8. the cell culture base material as any one of claim 1-7, the bottom of micropore described in wherein at least includes gas Permeable material.

9. the cell culture base material as any one of claim 1-8, wherein the base material is described micro- including 2-10000 Hole/cm²The surface of the cell culture base material.

10. cell culture base material as claimed in any one of claims 1-9 wherein, wherein the cell culture medium material is trained including cell Support at least part of container.

11. cell culture base material as claimed in claim 10, wherein the cell culture container be selected from porous plate, ware, bottle, Pipe, multi-layer bottle, soft-side bottle and bag.

12. cell culture base material as claimed in claim 10, wherein the cell culture container is including mutual by permeable membrane At least two cell culture chambers mutually separated.

13. the cell culture base material as any one of claim 1-12, wherein micropore are positioned to allow in the micropore At least one be in fluid communication between single liquid reservoir.

14. the cell culture base material as any one of claim 1-10, wherein the cell culture container includes being placed in Grid at the top of the micropore.

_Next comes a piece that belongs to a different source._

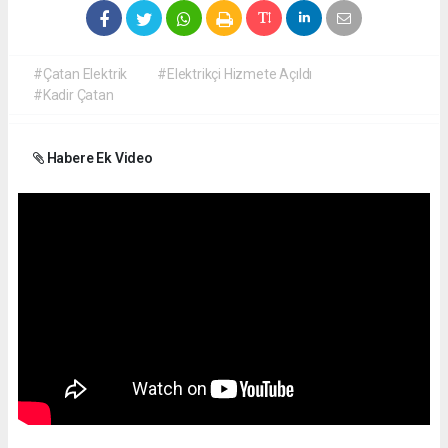
#Çatan Elektrik
#Elektrikçi Hizmete Açıldı
#Kadir Çatan
Habere Ek Video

15. the cell culture base material as any one of claim 1-14, wherein each micropore includes：

Top opening, bottom hole, and one or more side walls；Wherein described top opening has effective diameter D_Top, it is one or more of Side wall has the height H that the top opening is extended to from the bottom hole, wherein the micropore is between the top opening and bottom hole Midpoint there is effective diameter D_Midpoint, and wherein D_Top:D_MidpointRatio be 1.5:2.5.

16. cell culture base material as claimed in claim 15, wherein D_Top=1.5 to 2.5D_Midpoint。

17. cell culture base material as claimed in claim 15, wherein H=0.7 to 1.3D_Midpoint。

18. cell culture base material as claimed in claim 15, wherein D_MidpointIt is 200 to 1000 μm.

19. a kind of method for cultivating orbicule, including：Any one of culture medium fills claim 10,11 or 12 Cell culture container；With into the culture medium, addition forms the cell of orbicule.

20. method as claimed in claim 19, it also includes replacing or changing the culture medium.